Potatoes are harvested at peak times throughout the year. In temperate climates in early autumn and in subtropical winter climates the crop is harvested in early spring. In Mediterranean climates, there is one harvest late spring and one late autumn, two harvests per year associated with suitable temperature regimes. This is similar to the tropical highlands where the two harvest peaks are associated with one long or two short rainy seasons; with irrigation, the crop has harvest periods up to four times per year.
One single harvest period per year requires a longer storage period – if the crop is to be available throughout the year – than when two or more harvests take place. The harvest in any region of a crop does not take place within a few weeks but usually spans about one month. Where the growing season is long, over 140 days, with early harvests that accept a lower yield in favor of a higher price, the harvest period exceeds two months in regions like northern Europe.

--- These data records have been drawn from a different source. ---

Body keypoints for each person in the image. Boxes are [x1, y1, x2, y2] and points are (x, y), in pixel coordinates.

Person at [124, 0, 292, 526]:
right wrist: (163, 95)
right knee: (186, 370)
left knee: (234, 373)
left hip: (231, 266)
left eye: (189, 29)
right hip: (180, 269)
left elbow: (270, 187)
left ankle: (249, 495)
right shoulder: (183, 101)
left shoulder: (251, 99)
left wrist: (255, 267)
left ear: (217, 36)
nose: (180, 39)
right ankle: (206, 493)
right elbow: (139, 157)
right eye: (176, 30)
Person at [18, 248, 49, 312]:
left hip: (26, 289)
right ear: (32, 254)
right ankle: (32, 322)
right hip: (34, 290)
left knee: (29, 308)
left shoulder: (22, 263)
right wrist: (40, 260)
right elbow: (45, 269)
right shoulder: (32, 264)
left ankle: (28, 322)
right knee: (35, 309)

With a short growing season and rapidly deteriorating weather due to extremely high temperatures, such as in Gujarat, India, the harvest is carried out within a fortnight. At the South Island in New Zealand, winters are short and summers are mild, here growers have flexibility in planting and harvesting, resulting in a harvest period of over three months. A similar situation occurs in the southeast region of the Buenos Aires province in Argentina. At Sandveld in South Africa, North West of Cape Town, the near ocean tempers the temperature throughout the year, so growers cultivate and harvest throughout the year. Here and in tropical highlands, storage of potatoes is hardly practiced. Although potato prices fluctuate considerably throughout the year, the almost continuous availability of fresh tubers makes storage unprofitable. Storage in dedicated buildings is then too costly and is accompanied by loss of quality compared to that of freshly harvested tubers.